• PAGE EXTRACT:
========
Trauma care at the Level 1 center requires multitasking and close teamwork for every case, he said.
“We’ve had nights where we have one after the next after the next,” he said.
Within a few hours of the class, he dealt with just that.
A helicopter landed swiftly and made way for another, and staff crowded around beds, awaiting the cases.
By then, patient volume had picked up. Seven of 11 trauma resuscitation beds were full.
Fraser calmly navigated a serious case, arms behind his back, marching alongside the bed as he encouragingly instructed staff.
Once that person was cared for, bloody sheets and equipment were tossed in the trash and staff members scattered to assist other patients.
Foley tried his best to make a nearby patient comfortable by telling jokes.
“I’ll close my eyes, you’ll close your eyes, we’ll see what happens,” he said with a needle in hand.
Behind a curtain, 45-year-old Scott Hill was also making people laugh, despite the blood on his face, the cut under his eye and the fact that the skin covering his nose appeared split in half.
Lindsay Wenger, the third-year general surgery resident stitching Hill’s nose back together, walked him through her work as it approached 7 p.m., the end of the workday for the first shift of trauma staff.
By then, Hill’s nose looked whole again. The bleeding didn’t stop him from telling his story of how an amateur mixed martial artist had caused the damage.
He said he was punched in the face, possibly with brass knuckles. He was found in a pool of blood at his home, and the Metropolitan Police Department responded to the scene.
“UMC, heck yeah,” Hill said within two weeks of leaving the hospital, after his stitches were removed. “I’m on their side. They were wonderful. I’ve had injuries in the past, but I’ve never had that kind of care.”
Fraser described trauma care as a team sport.
“We’re always prepared for your worst moment of your life,” he said. “That’s our average day.”
Contact Pashtana Usufzy at pusufzy@reviewjournal.com or 702-380-4563. Find her on Twitter: @pashtana_u
University Medical Center's trauma center has been spotlighted in Southern Nevada news recently regarding a debate over three trauma center applications filed in fall.
The Southern Nevada District Board of Health voted 7-2 Thursday to reject the applications for Level 3 centers filed by Centennial Hills Hospital Medical Center, MountainView Hospital and Southern Hills Hospital and Medical Center.
A trauma center with Level 3 designation can serve the least severely injured patients of incidents including car crashes and falls.
========
• DATA SUPPLIED:
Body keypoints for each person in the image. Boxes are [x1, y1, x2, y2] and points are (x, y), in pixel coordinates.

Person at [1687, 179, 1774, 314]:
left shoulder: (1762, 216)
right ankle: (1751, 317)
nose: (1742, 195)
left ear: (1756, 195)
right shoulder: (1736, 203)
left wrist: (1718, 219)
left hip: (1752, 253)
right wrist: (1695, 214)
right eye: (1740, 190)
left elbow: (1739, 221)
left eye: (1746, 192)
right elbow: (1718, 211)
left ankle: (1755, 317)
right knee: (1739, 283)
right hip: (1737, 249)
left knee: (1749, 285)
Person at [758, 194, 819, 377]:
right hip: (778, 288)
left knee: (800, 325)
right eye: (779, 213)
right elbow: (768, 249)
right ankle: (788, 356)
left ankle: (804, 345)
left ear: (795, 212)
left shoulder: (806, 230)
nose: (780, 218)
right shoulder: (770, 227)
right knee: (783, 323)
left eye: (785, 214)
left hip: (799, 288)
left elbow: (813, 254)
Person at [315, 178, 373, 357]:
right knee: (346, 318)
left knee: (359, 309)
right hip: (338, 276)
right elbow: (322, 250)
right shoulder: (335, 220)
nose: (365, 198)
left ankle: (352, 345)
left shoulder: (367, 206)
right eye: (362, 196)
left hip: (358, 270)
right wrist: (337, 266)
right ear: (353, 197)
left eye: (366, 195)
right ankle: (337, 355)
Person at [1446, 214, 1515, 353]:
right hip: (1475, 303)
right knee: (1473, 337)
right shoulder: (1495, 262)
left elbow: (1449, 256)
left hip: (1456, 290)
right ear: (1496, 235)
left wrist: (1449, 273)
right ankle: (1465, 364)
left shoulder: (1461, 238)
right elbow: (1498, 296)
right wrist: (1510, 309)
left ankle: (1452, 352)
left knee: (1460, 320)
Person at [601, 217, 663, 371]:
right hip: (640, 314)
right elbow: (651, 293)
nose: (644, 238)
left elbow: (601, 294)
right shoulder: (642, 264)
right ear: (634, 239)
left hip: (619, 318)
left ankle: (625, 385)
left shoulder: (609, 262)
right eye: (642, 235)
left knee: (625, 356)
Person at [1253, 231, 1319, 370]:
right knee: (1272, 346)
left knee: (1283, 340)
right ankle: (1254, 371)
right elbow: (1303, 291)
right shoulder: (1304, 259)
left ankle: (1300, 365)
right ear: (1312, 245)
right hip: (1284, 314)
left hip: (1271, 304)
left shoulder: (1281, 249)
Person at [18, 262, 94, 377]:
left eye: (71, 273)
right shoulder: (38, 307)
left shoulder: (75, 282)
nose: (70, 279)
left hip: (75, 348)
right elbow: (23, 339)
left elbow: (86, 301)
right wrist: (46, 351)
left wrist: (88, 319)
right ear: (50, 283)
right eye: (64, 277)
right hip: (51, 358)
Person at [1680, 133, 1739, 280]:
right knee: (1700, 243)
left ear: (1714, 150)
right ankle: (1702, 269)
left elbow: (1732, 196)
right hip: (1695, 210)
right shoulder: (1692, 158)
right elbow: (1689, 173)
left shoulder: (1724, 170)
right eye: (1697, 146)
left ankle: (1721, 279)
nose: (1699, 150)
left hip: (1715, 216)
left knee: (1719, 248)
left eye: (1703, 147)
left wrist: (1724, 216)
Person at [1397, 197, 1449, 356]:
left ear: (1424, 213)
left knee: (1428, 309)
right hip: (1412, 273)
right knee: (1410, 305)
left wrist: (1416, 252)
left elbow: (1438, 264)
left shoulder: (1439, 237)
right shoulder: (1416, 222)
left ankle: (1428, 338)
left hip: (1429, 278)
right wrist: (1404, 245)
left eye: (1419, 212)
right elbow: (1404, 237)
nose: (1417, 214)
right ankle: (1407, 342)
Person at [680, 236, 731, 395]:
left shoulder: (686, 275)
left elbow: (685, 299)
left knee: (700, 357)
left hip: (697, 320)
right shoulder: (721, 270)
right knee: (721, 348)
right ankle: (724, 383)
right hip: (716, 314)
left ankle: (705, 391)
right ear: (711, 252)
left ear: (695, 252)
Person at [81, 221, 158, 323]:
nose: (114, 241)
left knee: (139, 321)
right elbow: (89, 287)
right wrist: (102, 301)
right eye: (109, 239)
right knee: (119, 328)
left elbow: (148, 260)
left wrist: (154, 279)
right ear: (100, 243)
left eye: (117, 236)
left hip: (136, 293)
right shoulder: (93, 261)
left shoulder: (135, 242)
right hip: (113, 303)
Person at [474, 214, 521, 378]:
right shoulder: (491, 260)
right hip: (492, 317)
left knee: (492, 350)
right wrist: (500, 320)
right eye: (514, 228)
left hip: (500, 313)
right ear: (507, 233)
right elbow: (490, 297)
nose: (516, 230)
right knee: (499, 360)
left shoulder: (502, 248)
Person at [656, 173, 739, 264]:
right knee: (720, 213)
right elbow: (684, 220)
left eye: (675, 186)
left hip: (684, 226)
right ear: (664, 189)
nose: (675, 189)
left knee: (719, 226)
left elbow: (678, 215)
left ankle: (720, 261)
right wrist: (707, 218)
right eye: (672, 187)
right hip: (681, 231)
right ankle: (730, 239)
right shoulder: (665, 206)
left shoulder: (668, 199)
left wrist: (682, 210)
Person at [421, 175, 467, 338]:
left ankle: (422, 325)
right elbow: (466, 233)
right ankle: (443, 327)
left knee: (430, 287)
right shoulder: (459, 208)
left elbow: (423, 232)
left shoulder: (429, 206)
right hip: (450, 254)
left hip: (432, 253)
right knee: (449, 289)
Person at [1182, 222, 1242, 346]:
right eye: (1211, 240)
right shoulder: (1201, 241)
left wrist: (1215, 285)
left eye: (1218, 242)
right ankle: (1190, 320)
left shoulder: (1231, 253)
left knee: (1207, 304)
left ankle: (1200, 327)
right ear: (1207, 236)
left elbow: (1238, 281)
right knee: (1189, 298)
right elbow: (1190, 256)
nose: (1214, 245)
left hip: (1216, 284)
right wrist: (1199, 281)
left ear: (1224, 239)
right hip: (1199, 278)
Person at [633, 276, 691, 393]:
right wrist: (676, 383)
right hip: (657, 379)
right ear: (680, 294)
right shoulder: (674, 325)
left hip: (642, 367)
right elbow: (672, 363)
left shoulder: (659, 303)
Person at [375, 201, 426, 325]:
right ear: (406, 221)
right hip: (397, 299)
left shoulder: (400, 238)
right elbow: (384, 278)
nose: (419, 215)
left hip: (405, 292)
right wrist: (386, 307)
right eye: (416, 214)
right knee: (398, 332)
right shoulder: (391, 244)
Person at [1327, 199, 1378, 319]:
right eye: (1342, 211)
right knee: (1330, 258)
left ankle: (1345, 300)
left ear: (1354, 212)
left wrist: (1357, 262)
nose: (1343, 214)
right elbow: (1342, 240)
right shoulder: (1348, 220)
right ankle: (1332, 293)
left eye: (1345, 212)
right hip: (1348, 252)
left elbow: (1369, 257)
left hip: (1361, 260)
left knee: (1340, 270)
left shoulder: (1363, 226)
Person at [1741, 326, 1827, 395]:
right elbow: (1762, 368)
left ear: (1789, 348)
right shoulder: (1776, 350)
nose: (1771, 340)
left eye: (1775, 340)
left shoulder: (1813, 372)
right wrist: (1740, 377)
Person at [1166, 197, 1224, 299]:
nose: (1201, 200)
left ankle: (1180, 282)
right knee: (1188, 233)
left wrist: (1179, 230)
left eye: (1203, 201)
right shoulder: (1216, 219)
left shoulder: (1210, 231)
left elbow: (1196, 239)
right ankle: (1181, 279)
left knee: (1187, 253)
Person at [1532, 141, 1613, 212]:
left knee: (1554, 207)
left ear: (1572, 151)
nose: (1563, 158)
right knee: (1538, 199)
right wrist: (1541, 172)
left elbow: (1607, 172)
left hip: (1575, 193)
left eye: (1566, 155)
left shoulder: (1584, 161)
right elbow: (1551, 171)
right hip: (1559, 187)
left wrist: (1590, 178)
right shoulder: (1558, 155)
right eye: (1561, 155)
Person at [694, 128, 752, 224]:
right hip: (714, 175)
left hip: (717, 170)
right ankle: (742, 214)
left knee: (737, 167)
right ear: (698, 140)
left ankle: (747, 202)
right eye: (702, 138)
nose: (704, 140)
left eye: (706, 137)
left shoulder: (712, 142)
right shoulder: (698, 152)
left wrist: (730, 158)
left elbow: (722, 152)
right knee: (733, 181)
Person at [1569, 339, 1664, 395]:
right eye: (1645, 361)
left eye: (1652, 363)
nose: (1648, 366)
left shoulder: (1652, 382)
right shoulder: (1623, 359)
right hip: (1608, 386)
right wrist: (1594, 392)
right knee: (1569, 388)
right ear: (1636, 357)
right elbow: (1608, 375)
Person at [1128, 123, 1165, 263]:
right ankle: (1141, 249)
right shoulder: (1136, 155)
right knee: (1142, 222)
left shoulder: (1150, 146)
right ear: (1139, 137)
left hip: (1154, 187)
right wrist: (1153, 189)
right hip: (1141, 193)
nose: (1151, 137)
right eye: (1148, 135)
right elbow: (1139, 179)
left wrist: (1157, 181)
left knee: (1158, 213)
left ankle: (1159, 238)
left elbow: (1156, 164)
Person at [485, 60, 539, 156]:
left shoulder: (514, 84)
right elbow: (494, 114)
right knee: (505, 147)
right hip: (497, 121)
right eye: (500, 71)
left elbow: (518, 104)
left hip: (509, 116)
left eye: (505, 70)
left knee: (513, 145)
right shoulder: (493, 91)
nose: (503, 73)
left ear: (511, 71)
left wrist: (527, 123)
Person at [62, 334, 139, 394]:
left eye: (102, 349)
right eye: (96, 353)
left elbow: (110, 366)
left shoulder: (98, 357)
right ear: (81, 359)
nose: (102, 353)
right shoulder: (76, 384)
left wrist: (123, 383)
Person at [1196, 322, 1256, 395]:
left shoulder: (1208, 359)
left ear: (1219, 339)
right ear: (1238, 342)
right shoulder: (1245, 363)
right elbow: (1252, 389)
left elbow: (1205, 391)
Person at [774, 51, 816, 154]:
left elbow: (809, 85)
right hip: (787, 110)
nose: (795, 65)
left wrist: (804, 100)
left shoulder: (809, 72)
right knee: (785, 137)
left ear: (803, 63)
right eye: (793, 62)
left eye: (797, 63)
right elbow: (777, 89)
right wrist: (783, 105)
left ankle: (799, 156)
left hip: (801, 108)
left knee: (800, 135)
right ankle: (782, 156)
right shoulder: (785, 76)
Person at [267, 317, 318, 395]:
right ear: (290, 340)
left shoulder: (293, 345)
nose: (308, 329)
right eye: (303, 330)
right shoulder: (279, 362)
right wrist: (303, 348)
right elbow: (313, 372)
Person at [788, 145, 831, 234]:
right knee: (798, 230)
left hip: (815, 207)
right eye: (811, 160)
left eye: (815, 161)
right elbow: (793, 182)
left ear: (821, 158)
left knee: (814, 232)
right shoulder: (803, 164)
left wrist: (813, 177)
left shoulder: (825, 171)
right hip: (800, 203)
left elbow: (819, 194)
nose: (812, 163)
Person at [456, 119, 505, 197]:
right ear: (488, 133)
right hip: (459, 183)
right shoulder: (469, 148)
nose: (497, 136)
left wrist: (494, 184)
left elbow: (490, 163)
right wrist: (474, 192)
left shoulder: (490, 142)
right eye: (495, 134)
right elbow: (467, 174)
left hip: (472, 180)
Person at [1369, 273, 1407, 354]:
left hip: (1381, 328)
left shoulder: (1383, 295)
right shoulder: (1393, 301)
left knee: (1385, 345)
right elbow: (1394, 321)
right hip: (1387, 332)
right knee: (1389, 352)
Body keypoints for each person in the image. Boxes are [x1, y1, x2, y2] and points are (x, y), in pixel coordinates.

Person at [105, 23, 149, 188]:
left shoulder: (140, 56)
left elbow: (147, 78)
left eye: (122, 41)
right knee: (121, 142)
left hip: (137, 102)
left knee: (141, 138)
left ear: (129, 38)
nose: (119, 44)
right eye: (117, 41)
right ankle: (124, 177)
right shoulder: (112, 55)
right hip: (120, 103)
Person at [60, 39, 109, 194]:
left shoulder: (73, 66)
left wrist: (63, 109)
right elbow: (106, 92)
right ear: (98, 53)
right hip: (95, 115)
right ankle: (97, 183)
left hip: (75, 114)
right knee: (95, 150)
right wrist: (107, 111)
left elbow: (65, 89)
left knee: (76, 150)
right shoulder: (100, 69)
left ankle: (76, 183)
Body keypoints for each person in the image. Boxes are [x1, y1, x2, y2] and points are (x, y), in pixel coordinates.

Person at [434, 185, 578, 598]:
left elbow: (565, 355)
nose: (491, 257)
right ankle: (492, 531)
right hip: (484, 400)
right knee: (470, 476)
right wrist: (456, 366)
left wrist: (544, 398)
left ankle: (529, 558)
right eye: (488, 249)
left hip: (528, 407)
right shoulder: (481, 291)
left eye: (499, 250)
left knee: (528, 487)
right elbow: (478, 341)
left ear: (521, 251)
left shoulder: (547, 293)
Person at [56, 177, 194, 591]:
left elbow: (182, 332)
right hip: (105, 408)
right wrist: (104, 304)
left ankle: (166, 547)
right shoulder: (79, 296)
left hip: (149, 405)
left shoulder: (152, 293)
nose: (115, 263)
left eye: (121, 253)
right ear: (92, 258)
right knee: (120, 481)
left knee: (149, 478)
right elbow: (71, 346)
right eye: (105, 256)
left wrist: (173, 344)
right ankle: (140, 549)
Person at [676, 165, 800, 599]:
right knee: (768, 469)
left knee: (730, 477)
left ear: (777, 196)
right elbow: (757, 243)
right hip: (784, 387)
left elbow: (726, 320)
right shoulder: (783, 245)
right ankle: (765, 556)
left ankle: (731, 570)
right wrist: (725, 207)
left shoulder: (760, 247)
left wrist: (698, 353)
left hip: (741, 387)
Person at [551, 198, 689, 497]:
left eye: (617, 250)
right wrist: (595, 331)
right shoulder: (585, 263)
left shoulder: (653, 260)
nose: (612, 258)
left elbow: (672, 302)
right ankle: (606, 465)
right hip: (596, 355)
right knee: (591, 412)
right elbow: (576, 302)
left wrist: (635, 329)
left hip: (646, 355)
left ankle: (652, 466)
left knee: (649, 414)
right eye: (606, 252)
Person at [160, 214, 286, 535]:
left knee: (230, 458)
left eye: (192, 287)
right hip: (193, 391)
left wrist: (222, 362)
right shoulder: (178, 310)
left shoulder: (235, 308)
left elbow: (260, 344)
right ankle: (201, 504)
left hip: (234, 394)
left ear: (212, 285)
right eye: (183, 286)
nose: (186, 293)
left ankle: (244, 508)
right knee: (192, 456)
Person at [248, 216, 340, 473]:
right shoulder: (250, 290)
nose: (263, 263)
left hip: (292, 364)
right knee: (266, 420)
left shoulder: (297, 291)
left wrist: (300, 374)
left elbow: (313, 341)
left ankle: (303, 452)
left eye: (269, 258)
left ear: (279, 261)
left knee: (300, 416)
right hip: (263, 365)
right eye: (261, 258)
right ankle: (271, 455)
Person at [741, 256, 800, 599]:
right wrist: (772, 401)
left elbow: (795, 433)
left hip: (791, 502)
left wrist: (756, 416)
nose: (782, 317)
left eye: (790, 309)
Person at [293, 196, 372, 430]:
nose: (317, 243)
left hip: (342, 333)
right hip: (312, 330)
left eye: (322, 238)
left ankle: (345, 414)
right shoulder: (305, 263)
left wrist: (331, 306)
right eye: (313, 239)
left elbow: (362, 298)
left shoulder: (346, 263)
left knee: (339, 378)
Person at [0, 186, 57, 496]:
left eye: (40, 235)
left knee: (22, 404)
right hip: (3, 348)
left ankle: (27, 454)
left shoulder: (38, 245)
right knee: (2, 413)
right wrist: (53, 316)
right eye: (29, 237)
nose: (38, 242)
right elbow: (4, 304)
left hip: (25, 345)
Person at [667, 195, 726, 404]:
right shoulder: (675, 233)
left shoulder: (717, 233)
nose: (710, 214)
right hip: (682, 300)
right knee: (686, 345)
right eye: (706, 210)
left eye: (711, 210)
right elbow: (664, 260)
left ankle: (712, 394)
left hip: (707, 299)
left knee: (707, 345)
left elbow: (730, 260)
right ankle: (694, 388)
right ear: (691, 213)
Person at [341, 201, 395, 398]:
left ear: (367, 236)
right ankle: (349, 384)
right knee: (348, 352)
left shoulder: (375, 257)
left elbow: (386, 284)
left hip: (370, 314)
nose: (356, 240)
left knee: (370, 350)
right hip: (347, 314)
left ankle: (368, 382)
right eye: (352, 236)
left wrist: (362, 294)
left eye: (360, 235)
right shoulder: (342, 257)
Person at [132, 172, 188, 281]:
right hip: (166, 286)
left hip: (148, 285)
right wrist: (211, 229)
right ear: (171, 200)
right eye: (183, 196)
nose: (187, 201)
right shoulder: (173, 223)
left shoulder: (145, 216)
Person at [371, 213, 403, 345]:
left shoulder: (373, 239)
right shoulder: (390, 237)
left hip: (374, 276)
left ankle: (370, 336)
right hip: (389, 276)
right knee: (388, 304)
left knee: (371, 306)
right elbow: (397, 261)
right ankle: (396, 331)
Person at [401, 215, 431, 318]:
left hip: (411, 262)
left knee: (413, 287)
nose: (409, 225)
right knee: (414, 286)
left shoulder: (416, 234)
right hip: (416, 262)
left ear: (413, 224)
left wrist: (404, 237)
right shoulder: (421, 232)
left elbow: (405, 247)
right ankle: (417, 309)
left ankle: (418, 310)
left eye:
========
• REQUIRED ACTIONS:
- 1) In the trauma center article, how many trauma resuscitation beds were full once patient volume had picked up?
- 2) Continue the article about the trauma center, picking up after its last sentence.
The records have no connection to the trauma center article.

• OUTPUTS IN ORDER:
- 1) Seven of the 11 trauma resuscitation beds were full.

- 2)
University Medical Center and its advocates argued most Level 3 centers are comparable to emergency departments and that approving new centers could take patients away from its county facility, the state's only Level 1 trauma center.
Several board of health members expressed concerns during and after the meeting that possible profits, not the public's best interest, may have motivated the applicants to vie for Level 3 designation.
Clark County Commissioner Chris Giunchigliani, who proposed the motion to decline adding additional centers, also asked for a possible independent assessment of the trauma system.
She said she'd like researchers to assess the trauma needs of the valley and determine if there's even need for a Level 2 center in Southern Nevada.
Sunrise Hospital and Medical Center, owned by MountainView and Southern Hills operator Hospital Corporation of America, is the only Level 2 center in the area.
The hospital was not immediately available for comment on Giunchigliani's remarks.
Centennial Hills has also declined to comment.
Bill Bullard, senior vice president of The Abaris Group, a health care consulting firm hired by HCA last year to assess the needs of the trauma system, argued that there was enough patient volume in the valley to support up to three, geographically separated level 3 trauma centers in the valley.
He also argued that the composition of the Regional Trauma Advisory Board, which advises the board of health in a nonbinding manner on center approvals, was innately biased because members are largely from existing trauma centers that wouldn't want competition.
The advisory board recommended against expanding the trauma system.